UUİ’de çukur kazmak pek mümkün olmadığı için proje grubu 2022’de istasyonda 6 bölge seçerek astronotlardan iki ay boyunca her gün bu alanların fotoğrafını çekmesini istedi.

Uzay aracındaki materyaller de tarihi eser olarak değerlendirildi. Bu bölgelerin ikisine dair bulgular, PLOS One isimli hakemli mecmuada yayınlanan bir makalede açıklandı.

TARİHİ ESERLER FOTOĞRAFLARLA KARŞILAŞTIRILDI

Alanlardan biri ekipman bakımına ayrılırken oburu de tuvaletle antrenman ekipmanlarının yakınında yer alıyor.
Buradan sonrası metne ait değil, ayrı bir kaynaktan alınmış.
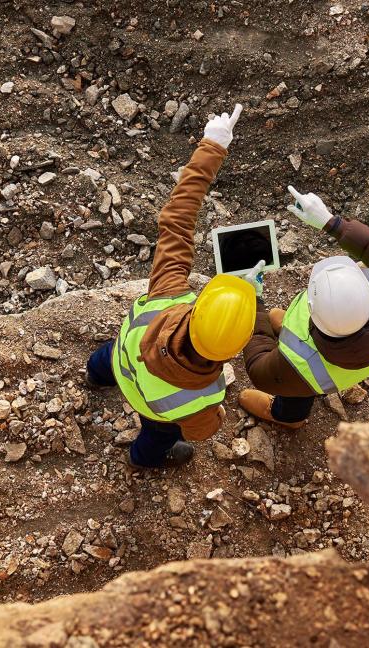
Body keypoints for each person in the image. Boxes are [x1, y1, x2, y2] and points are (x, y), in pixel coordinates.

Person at [85, 104, 256, 469]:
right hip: (153, 409)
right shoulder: (207, 394)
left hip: (122, 359)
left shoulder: (169, 293)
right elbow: (200, 430)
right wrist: (219, 419)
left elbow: (177, 218)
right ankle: (143, 460)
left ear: (199, 306)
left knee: (105, 359)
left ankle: (95, 376)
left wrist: (213, 145)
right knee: (158, 438)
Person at [238, 186, 369, 428]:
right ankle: (286, 330)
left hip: (308, 376)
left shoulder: (299, 364)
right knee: (298, 371)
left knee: (297, 392)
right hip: (360, 354)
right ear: (368, 291)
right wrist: (330, 222)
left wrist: (254, 302)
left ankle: (288, 417)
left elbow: (258, 366)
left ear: (311, 312)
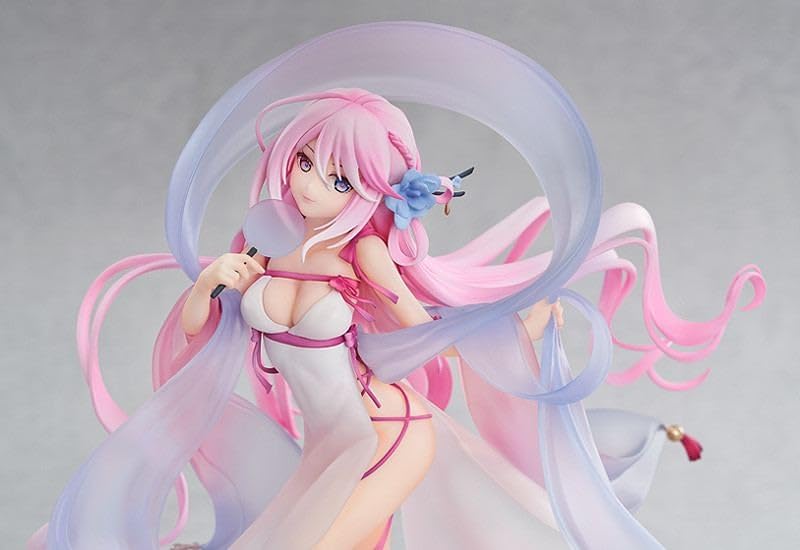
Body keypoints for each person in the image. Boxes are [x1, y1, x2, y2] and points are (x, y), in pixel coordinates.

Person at [27, 23, 766, 550]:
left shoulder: (368, 257)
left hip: (385, 433)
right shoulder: (263, 240)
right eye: (306, 161)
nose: (310, 183)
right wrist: (213, 283)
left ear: (370, 188)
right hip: (325, 443)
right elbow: (199, 333)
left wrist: (517, 329)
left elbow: (428, 335)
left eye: (338, 177)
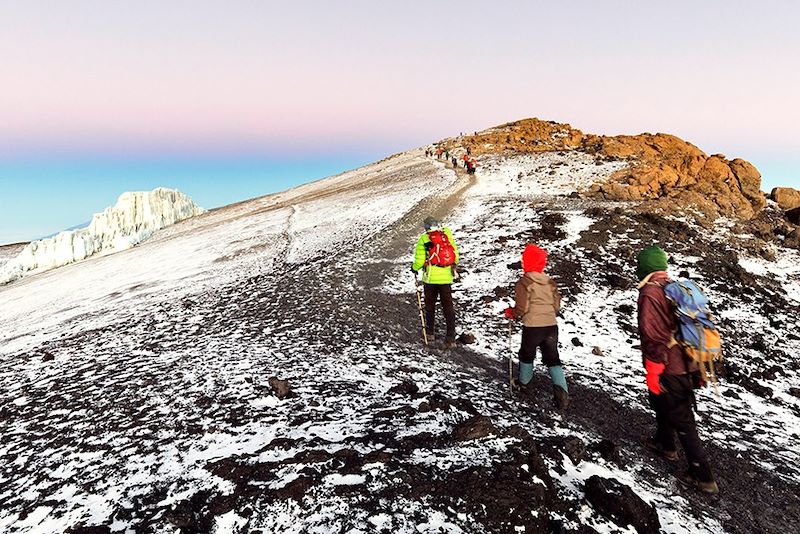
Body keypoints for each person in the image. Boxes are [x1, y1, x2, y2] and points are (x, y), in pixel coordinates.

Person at [636, 245, 718, 494]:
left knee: (682, 417)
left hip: (669, 366)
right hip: (689, 362)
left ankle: (702, 475)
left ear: (645, 267)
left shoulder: (650, 293)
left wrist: (653, 369)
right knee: (660, 400)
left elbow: (651, 335)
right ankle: (665, 442)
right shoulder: (674, 288)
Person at [504, 244, 569, 410]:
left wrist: (512, 313)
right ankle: (562, 394)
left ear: (527, 261)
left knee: (526, 355)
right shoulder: (550, 282)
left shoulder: (524, 282)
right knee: (552, 358)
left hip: (533, 326)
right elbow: (556, 305)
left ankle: (524, 385)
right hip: (551, 326)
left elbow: (522, 308)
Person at [411, 216, 460, 348]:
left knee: (430, 305)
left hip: (431, 278)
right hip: (446, 277)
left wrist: (414, 268)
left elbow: (420, 261)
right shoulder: (446, 235)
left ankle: (430, 332)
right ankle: (451, 338)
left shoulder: (424, 239)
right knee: (448, 306)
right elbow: (455, 254)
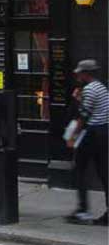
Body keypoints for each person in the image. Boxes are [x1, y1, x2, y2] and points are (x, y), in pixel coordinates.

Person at [67, 59, 108, 225]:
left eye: (79, 73)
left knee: (79, 170)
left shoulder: (90, 90)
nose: (77, 75)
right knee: (104, 172)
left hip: (92, 133)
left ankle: (83, 211)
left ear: (86, 74)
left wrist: (72, 137)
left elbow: (83, 117)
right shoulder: (102, 87)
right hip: (104, 132)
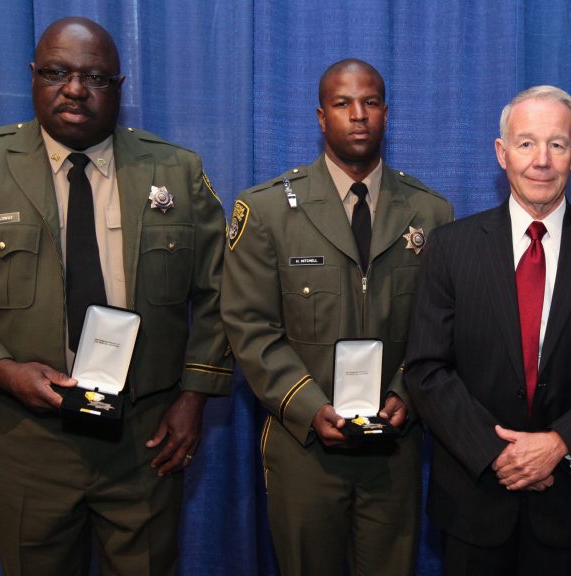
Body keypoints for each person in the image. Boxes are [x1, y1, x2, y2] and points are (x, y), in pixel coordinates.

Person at [0, 17, 232, 575]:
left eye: (95, 76)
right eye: (57, 72)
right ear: (33, 77)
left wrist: (193, 396)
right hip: (28, 440)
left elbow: (225, 292)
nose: (75, 89)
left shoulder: (177, 170)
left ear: (120, 86)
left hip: (146, 438)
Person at [404, 85, 571, 575]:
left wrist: (559, 444)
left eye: (557, 144)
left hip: (569, 505)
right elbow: (427, 369)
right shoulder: (451, 248)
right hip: (473, 503)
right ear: (502, 153)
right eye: (526, 143)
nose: (542, 160)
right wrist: (497, 453)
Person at [220, 58, 453, 576]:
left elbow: (438, 327)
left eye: (370, 102)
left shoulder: (431, 214)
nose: (358, 115)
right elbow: (250, 327)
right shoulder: (267, 212)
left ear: (387, 115)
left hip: (394, 445)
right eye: (342, 104)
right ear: (321, 117)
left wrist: (406, 395)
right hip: (304, 446)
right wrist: (307, 408)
Araştırma takımı kendi geliştirdikleri bir görsel tahlili programıyla, artırılmış gerçeklik başlığı, yapışkanlı not kağıdı, kalem ve eldiven üzere toplamda 5 bin 438 “tarihi eser” belirledi.

Ardından bilim insanları bunları astronotların çektiği fotoğraflarla karşılaştırarak alanların nasıl kullanıldığını tespit etmeye çalıştı.

SONUÇLAR ŞAŞIRTICI

Sonuçlar UUİ’deki alanların gayesi dışında kullanıldığını gösteriyor. Örneğin tuvalet ve idman ekipmanının yakınındaki alana şahsî bakım gereçleri ve nadiren kullanılan bir bilgisayar konmuştu.

Ekipman bakımına ayrılan alan da benzeri formda depo olarak kullanılırken, kendi hedefine hizmet etmiyordu.

Henüz birinci basamaklarındaki çalışma, insanların büsbütün yabancı bir ortama nasıl adapte olduğunu ortaya koyuyor.

Ayrıca, araştırma arkeolojik sistemlerin yeryüzüyle sonlu kalmak zorunda olmadığını da gösterirken, bulgular ileride yapılacak istasyonların dizaynında işe yarayabilir.